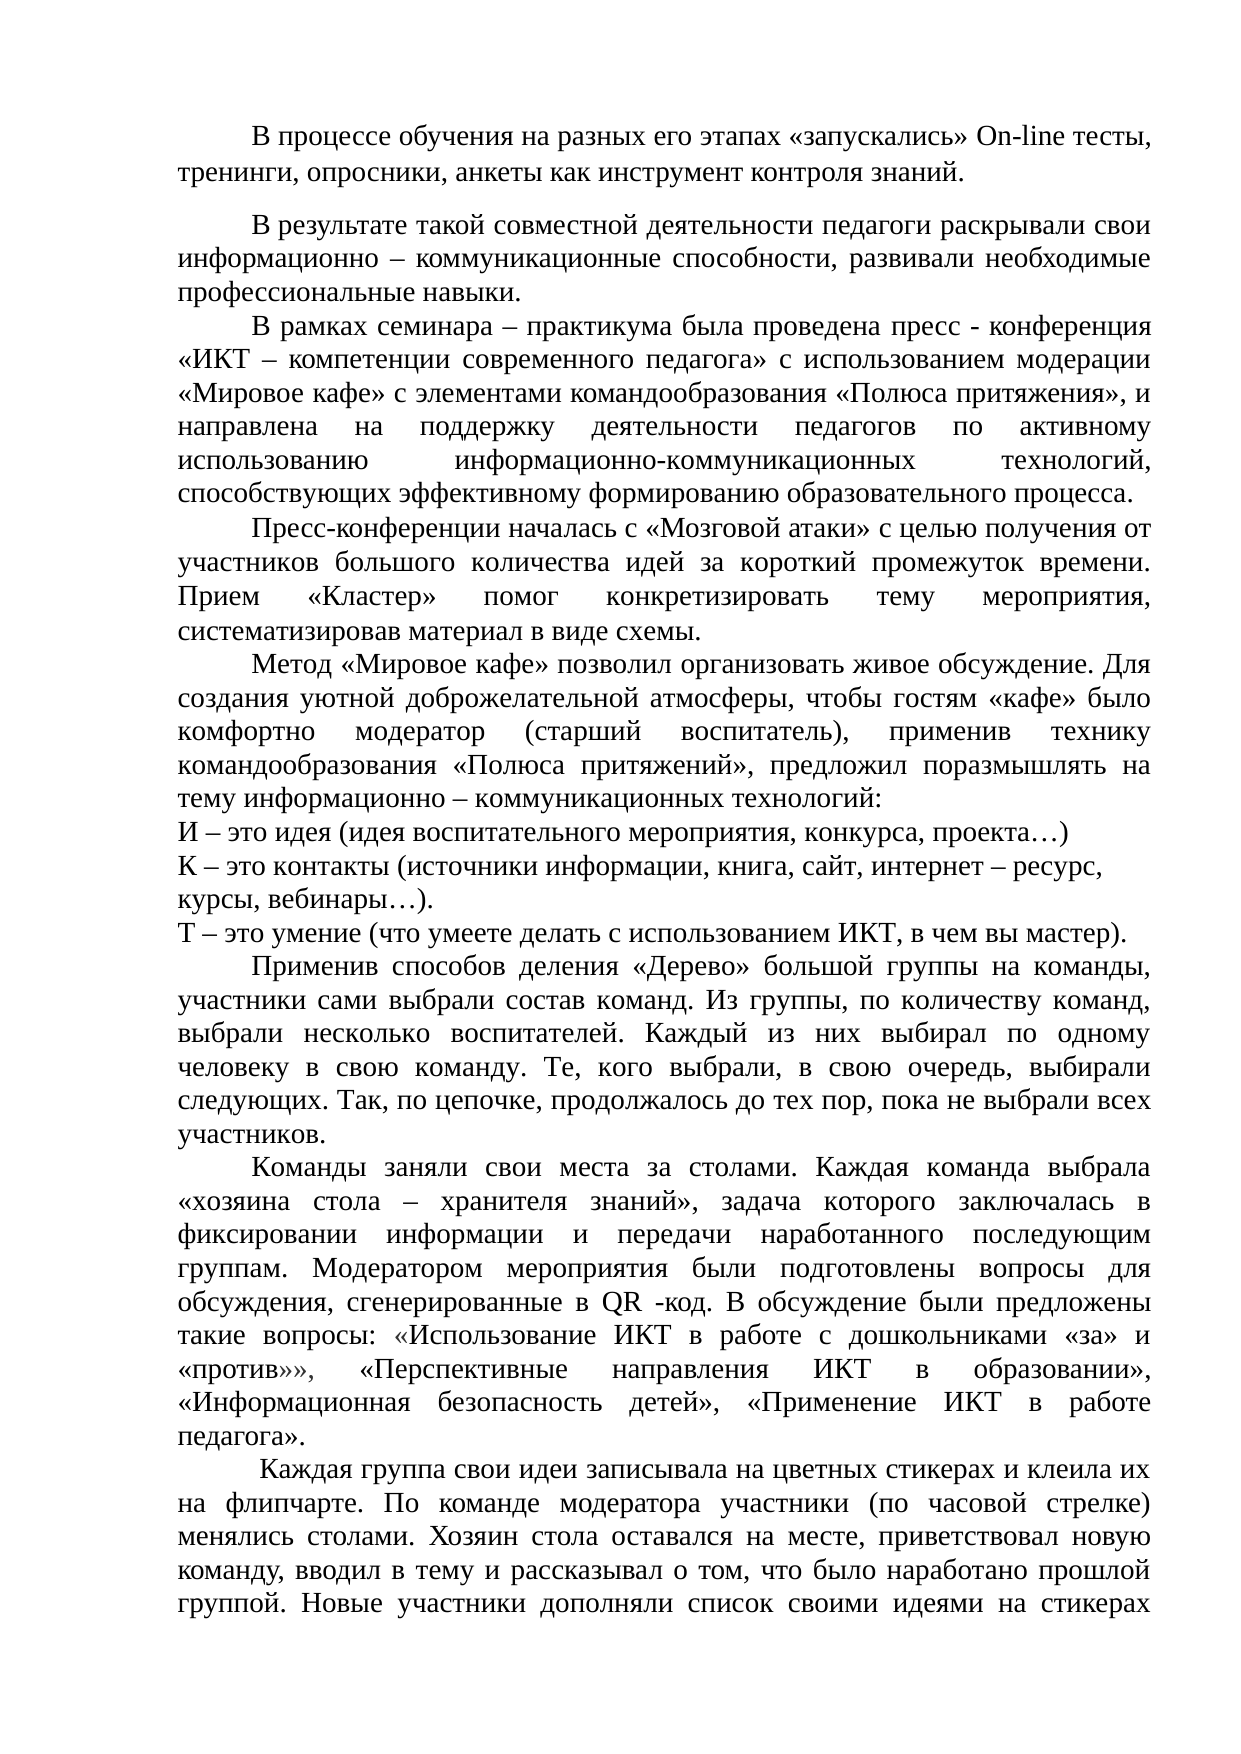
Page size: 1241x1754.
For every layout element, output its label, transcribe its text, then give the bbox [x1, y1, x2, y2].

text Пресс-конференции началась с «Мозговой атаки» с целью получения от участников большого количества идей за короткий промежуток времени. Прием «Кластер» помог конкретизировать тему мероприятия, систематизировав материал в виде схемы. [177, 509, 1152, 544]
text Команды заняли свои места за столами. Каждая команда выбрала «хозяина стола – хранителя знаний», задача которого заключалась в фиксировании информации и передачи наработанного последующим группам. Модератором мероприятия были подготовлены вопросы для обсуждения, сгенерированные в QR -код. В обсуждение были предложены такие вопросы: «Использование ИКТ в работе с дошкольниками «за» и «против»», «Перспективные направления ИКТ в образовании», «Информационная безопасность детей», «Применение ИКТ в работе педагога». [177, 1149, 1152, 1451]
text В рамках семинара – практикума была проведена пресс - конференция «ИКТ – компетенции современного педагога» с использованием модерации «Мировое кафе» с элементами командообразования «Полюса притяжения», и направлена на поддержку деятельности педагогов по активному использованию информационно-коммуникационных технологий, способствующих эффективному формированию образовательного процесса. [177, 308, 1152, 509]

———

**Your instructions**
Go through the listing above. Show each line where the word "мероприятия" is found.

**Result of this task**
text Пресс-конференции началась с «Мозговой атаки» с целью получения от участников большого количества идей за короткий промежуток времени. Прием «Кластер» помог конкретизировать тему мероприятия, систематизировав материал в виде схемы. [177, 509, 1152, 544]
text Команды заняли свои места за столами. Каждая команда выбрала «хозяина стола – хранителя знаний», задача которого заключалась в фиксировании информации и передачи наработанного последующим группам. Модератором мероприятия были подготовлены вопросы для обсуждения, сгенерированные в QR -код. В обсуждение были предложены такие вопросы: «Использование ИКТ в работе с дошкольниками «за» и «против»», «Перспективные направления ИКТ в образовании», «Информационная безопасность детей», «Применение ИКТ в работе педагога». [177, 1149, 1152, 1451]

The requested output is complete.